NH Domestic Asset Protection Trust
New Hampshire authorizes the use of domestic asset protection trusts (DAPT) to protect trust assets from the reach of creditors. A DAPT is an irrevocable living trust, meaning that once the trust maker transfers legal title of assets to the trustee, the trust maker cannot get rid of the trust without the consent of the trustee and all of the beneficiaries. The trust maker cannot transfer his beneficial interest in the trust to a third party, until the trustee actually makes a payment from the trust to the trust maker. The trust maker receives payments from the trust principal only when the trustee makes such payments in his sole discretion or pursuant to an objective standard in the trust instrument. The trustee of a DAPT must be a New Hampshire resident or a New Hampshire-based bank or trust company. The trust maker cannot be the trustee of his own DAPT.

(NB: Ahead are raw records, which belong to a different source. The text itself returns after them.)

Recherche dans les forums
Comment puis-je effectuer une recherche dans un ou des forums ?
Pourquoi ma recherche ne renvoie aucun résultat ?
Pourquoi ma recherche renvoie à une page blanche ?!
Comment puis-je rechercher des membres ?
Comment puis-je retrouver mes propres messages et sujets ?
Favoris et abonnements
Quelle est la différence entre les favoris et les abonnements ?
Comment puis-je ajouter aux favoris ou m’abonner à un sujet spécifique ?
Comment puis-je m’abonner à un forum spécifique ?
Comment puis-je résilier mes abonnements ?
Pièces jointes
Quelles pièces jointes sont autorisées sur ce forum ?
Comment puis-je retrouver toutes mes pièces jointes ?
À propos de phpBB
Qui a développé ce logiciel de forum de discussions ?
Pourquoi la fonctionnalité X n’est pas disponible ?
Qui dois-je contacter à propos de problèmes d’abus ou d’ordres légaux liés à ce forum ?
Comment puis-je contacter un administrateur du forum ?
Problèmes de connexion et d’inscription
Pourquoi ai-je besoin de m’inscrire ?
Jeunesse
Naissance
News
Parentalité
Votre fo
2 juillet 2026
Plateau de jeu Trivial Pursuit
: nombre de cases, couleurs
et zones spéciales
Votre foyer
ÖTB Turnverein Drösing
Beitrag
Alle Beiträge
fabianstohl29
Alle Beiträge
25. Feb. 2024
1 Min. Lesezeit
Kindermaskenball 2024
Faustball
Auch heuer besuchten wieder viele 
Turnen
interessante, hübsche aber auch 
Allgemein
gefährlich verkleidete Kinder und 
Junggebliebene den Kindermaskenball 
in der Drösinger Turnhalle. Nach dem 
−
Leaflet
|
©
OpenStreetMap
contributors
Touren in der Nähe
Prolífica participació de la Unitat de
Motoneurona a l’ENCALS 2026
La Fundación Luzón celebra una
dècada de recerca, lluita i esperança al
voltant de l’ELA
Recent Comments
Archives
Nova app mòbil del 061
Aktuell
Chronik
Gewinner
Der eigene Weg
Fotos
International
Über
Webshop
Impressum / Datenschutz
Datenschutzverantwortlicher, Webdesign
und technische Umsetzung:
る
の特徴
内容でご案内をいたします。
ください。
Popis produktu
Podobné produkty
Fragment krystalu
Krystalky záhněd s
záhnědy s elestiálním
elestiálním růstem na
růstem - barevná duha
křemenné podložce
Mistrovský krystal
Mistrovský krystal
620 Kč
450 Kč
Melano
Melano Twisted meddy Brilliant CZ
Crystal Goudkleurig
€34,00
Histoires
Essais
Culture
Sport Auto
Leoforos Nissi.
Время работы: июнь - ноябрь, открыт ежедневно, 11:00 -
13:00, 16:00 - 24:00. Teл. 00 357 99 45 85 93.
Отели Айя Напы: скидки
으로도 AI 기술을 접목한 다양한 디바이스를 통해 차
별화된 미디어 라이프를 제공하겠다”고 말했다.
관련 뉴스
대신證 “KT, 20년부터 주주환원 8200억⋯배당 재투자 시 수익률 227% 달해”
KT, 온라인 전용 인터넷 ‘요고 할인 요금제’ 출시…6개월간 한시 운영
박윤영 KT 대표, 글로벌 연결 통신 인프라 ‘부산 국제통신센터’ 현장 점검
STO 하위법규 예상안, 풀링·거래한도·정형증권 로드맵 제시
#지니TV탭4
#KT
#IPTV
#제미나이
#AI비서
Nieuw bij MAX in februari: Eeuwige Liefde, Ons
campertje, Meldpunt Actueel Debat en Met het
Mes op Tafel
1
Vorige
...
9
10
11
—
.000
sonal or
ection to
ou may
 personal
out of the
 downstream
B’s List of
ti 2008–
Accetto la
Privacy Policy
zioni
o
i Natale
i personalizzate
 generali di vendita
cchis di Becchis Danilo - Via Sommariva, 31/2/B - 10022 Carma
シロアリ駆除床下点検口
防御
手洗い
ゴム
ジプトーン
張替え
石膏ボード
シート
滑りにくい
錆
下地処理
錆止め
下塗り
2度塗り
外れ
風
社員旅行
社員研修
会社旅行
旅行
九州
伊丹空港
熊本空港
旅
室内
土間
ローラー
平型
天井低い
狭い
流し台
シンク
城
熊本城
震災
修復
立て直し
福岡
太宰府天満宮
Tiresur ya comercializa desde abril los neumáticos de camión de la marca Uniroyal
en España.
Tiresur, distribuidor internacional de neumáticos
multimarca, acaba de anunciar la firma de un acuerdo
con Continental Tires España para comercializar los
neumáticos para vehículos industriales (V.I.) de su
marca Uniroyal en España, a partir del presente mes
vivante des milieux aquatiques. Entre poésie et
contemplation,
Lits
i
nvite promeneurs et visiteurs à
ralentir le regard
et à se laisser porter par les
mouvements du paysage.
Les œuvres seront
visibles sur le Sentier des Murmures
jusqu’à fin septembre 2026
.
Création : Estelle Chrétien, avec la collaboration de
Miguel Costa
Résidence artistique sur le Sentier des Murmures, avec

NH Shields Against Creditors
With certain exceptions, creditors of the trust maker cannot touch DAPT assets. New Hampshire law states that no lawsuit may be brought to attach DAPT property. The only way that creditors can reach DAPT assets is through the New Hampshire Uniform Fraudulent Transfer Act. If a creditor can prove that an asset transfer to a DAPT was a fraudulent transfer, as defined by the Act, the creditor may attach the DAPT assets, but only to the extent necessary to satisfy the trust maker’s debt, plus costs.
NH Exception Creditors
There are two types of creditors that a trust maker cannot avoid paying through a DAPT. The first are individuals who are owed child support, alimony and spousal support. The second are those who are due civil damages for wrongful death, personal injuries, or property damage caused by the trust maker.
Florida Living Trust
A Florida irrevocable living trust that is analogous to a New Hampshire DAPT does not protect trust assets from the trust maker’s creditors. The same is true with a revocable Florida living trust, which is a trust that may be changed or canceled by the trust maker. Florida living trusts do not shield assets from creditors because Florida legislators have voted that a trust maker should not be allowed to place assets in a trust for his or her own benefit to escape debts owed to creditors. Consequently, with respect to a Florida irrevocable living trust, a creditor may attach the maximum amount that the trustee may distribute back to the trust maker. With respect to a revocable trust, all trust assets are subject to creditor claims, but only if such assets would not be protected by law if the trust maker owned the assets directly instead of the trustee.